▶ [Using the information]
1 > In the retinol text, what conditions do chemists use when handling retinol in the laboratory?
2 > Decide whether each statement agrees with the retinol text. For each, answer yes or no and quote the deciding words. (a) Retinyl palmitate is more active than retinol. (b) Oxygen rapidly degrades retinol. (c) The encapsulation procedures developed by the author's company are conducted at an elevated temperature.
3 > List every host material that the retinol text gives as an example for stabilizing retinol.

▶ [Text]
==========
Vitamin A in the form of all-trans retinol is a popular component of cosmetic anti-aging creams due to its effects in rejuvenating skin, smoothing wrinkles and enhancing elasticity. Although retinol aids in the creation of stronger, healthier skin,1, 2 its incorporation into dermal creams is problematic due to the highly fragile nature of the molecule. Retinol is a naturally occurring hydrophobic compound with a polyolefinic structure that is subject to facile isomerization to cis-isomers, with lowered biological activity,3 upon exposure to light. Moreover, the photo-sensitive molecule is also rapidly degraded by oxygen and elevated temperatures. Chemists handling retinol in the laboratory employ inert atmosphere, e.g., nitrogen or argon, in the absence of light since significant degradation occurs after several hours of exposure to air.4 Derivatives such as retinyl acetate, propionate and palmitate esters are less susceptible to decomposition but are also less active, requiring an additional hydrolysis step to release retinol in the skin.2
For practical handling purposes, it would therefore be advantageous to stabilize retinol by encapsulating it in a carrier, which is also beneficial in that it would allow for the incorporation of stabilizers such as butylated hydroxytoluene (BHT) and vitamins E and C, widely used as antioxidants. Furthermore, the use of a carrier could help to address the limited aqueous solubility of retinol. Indeed, there has been considerable research interest in developing methods for stabilizing retinol in a range of host materials. Examples include liposomes,5 polymers,6 solid lipid nanoparticles,7 chitosan8 and silica microparticles9—even a combination of materials to give a multiply stabilized system.10
Clearly, however, the necessity to protect retinol from the surrounding environment must be balanced with the ease by which the molecule can later be released from the host matrix. There is considerable evidence for improved stability in the encapsulated form, as evidenced by the number of stabilized retinol/carrier products that are available commercially. In response, the author’s company has developed a process for encapsulating retinol as part of a wider technology for the encapsulation of hydrophobic molecules into organosilica microparticles. The synthetic procedures employed are sol-gel based and conducted at an ambient temperature and benign pH to form ceramic particles in which the active molecules are fully encapsulated. This technology minimizes the release of the active in aqueous conditions but rapidly releases it under lipophilic conditions.
==========
(Recorded data)
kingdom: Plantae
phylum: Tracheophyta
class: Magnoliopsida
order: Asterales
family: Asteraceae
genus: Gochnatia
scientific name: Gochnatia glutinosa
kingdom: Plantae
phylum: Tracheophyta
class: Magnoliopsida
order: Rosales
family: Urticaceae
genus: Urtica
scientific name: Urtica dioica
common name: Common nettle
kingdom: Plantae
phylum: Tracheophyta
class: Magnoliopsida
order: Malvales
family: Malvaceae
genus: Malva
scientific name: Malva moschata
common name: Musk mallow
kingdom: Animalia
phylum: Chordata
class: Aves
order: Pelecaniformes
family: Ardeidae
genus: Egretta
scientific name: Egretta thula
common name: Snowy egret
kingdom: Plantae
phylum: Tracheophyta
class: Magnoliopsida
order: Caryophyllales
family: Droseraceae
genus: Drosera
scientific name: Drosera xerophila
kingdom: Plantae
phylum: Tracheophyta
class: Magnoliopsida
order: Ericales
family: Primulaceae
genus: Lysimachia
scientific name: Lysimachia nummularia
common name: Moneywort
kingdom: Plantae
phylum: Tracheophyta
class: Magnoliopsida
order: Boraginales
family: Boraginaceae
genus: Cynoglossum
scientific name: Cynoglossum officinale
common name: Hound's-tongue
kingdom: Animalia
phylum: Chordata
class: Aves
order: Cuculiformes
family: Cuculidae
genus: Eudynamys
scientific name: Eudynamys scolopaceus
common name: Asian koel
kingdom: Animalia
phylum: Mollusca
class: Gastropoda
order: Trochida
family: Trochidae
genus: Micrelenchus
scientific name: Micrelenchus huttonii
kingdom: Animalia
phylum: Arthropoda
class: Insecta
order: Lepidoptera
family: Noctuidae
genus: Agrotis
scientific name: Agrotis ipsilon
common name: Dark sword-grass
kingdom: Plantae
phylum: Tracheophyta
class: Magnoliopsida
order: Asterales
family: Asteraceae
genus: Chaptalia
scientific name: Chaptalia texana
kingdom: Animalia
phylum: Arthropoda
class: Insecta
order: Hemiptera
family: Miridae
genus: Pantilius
==========
▶ [Answers to the problems]
1 > They use an inert atmosphere, such as nitrogen or argon, in the absence of light.

2 >
(a) No: "are less susceptible to decomposition but are also less active"
(b) Yes: "the photo-sensitive molecule is also rapidly degraded by oxygen and elevated temperatures"
(c) No: "conducted at an ambient temperature and benign pH"

3 >
- liposomes
- polymers
- solid lipid nanoparticles
- chitosan
- silica microparticles